Her forecast would imply a slide of about 14% for the benchmark gauge of American equities from its current levels. Carey Hall spoke before the U.S. Labor Department reported stronger-than-expected growth in job creation, with 943,000 new positions added to the economy in July after upwardly revised increases the prior two months.

The S&P 500 is trading near all-time highs, after almost doubling from the depths of the pandemic, as robust earnings growth and low interest rates fuel investor confidence. That bullish sentiment has pushed a Bank of America gauge that plots levels of strategist optimism to a post-crisis high.
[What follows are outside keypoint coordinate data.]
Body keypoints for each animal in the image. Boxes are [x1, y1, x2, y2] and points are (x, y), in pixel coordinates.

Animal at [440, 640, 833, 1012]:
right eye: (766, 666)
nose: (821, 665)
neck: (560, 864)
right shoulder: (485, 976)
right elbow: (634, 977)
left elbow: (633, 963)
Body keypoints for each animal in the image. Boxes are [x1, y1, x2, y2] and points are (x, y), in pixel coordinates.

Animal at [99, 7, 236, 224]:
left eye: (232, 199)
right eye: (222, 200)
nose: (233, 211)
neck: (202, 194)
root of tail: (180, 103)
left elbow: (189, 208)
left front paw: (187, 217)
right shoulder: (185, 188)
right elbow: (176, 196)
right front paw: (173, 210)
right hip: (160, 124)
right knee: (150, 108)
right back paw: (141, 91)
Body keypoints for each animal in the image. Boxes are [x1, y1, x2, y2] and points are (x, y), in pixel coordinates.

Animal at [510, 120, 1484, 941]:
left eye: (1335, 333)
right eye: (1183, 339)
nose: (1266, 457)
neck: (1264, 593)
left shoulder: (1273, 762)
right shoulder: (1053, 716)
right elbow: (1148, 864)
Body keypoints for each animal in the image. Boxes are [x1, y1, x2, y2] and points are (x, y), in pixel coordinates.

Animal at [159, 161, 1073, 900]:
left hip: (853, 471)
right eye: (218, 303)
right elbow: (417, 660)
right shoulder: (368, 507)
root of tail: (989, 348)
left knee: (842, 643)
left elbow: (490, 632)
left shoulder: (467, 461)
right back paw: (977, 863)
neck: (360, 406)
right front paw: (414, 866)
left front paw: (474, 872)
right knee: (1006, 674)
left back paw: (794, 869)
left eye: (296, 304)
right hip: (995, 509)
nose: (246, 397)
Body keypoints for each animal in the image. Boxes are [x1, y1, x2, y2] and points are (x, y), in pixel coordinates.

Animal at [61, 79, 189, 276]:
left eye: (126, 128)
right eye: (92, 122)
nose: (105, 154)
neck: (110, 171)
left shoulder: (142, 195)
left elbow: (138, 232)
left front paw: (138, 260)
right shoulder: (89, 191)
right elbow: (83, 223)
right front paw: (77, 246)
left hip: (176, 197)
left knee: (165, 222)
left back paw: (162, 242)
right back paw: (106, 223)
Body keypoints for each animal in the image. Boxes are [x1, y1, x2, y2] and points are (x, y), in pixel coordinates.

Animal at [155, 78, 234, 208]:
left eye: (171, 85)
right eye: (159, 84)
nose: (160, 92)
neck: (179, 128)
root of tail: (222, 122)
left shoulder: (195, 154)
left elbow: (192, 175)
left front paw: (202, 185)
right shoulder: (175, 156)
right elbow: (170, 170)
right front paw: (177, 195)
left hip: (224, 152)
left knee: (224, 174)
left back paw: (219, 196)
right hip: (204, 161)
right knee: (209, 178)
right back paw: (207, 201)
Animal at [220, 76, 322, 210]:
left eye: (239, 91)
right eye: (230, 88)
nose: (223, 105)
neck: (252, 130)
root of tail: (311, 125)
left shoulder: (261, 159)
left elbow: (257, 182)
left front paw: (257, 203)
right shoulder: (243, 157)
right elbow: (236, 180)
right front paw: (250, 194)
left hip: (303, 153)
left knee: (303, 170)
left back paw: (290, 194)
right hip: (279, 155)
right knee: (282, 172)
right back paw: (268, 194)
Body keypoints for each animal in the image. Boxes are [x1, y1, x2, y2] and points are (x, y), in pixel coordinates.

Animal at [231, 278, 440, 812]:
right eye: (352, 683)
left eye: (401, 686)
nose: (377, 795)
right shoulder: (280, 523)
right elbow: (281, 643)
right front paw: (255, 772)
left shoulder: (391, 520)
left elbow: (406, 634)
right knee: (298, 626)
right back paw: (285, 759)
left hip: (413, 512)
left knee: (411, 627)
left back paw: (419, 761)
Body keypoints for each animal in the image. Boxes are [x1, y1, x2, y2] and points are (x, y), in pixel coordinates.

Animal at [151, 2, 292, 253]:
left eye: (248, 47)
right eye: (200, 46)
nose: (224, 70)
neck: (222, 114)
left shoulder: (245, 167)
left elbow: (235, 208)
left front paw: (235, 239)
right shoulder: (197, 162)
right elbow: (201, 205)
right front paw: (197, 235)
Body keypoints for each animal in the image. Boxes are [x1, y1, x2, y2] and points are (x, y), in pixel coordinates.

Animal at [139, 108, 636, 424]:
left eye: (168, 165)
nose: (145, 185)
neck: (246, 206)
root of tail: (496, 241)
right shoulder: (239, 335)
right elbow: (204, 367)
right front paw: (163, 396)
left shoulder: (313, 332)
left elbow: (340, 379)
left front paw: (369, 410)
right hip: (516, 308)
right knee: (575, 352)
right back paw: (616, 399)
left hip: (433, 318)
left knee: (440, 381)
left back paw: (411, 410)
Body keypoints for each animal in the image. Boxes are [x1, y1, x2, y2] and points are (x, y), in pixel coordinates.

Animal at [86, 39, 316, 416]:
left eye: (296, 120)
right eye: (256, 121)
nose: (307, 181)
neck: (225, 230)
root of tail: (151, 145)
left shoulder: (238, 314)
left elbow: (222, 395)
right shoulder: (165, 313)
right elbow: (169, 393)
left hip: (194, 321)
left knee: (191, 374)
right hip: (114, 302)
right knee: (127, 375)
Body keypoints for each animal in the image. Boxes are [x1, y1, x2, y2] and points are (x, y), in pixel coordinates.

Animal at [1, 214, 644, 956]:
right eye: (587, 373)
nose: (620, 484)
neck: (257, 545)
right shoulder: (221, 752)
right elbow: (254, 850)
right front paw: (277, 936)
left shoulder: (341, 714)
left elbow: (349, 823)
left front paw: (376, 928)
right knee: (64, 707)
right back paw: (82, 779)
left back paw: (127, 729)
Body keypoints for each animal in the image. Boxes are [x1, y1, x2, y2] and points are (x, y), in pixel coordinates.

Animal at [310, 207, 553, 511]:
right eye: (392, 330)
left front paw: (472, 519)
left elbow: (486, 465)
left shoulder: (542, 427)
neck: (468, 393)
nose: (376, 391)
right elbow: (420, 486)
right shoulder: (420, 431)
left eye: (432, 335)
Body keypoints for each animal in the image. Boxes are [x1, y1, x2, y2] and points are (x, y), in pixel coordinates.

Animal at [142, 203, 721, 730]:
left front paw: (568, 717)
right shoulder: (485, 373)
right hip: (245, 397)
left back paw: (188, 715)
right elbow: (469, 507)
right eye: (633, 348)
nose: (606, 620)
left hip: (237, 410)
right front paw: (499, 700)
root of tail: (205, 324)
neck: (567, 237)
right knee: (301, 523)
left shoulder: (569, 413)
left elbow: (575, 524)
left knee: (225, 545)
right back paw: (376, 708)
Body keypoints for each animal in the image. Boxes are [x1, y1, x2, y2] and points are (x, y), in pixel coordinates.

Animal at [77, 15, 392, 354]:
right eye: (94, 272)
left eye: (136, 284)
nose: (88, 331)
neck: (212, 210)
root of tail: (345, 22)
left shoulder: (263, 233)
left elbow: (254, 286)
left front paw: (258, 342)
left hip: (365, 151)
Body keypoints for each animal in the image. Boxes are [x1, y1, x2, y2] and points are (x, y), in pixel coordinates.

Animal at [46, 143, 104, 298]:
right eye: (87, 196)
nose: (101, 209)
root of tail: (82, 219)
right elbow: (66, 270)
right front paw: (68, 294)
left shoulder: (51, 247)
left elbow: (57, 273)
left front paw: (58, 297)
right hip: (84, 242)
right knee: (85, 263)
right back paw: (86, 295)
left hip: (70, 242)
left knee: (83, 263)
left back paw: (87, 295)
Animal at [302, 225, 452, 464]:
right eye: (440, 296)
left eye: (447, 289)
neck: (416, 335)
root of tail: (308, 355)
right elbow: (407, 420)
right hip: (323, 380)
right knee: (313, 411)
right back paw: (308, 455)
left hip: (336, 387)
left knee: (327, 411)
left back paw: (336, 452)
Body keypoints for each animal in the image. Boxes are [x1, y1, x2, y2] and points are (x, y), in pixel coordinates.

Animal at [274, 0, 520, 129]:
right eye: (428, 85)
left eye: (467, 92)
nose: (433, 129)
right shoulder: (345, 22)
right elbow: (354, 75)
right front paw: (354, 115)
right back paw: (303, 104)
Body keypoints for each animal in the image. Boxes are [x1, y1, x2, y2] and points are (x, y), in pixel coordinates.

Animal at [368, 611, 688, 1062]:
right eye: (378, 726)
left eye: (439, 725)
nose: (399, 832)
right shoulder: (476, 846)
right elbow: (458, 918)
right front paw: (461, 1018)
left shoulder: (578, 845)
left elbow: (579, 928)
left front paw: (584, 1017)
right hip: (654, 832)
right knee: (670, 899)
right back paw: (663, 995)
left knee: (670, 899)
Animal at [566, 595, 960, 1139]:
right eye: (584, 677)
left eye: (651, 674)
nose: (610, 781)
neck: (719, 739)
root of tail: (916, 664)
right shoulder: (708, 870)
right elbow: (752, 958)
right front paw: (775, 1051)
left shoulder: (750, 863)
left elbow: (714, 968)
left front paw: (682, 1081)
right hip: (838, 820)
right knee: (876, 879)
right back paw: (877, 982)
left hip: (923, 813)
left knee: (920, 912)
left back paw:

“Multiples are very elevated on the index,” Carey Hall noted. “The sentiment indicators that we track have been growing increasingly bullish and our Wall Street equities sentiment index is very close to a sell signal. I think earnings season suggests that a lot of the good news has been priced in.”

For example, companies that report earnings above analysts’ estimates “just aren’t outperforming very much,” she said. “Outside of last quarter, the last time we saw that happen was around March of 2000.” The S&P 500 lost 10% that year.

Carey Hall recommended cyclical stocks that generally do better as the economy expands, and so-called value shares over growth stocks.

“We still like some of the cyclical areas, that are defensive,” she said. “We’re overweight energy, we’re overweight financials. We still like value over growth. These value stocks are generally cheap and under-owned relative to growth stocks.”

The tech-heavy Nasdaq 100 underperformed major U.S. benchmarks on Friday.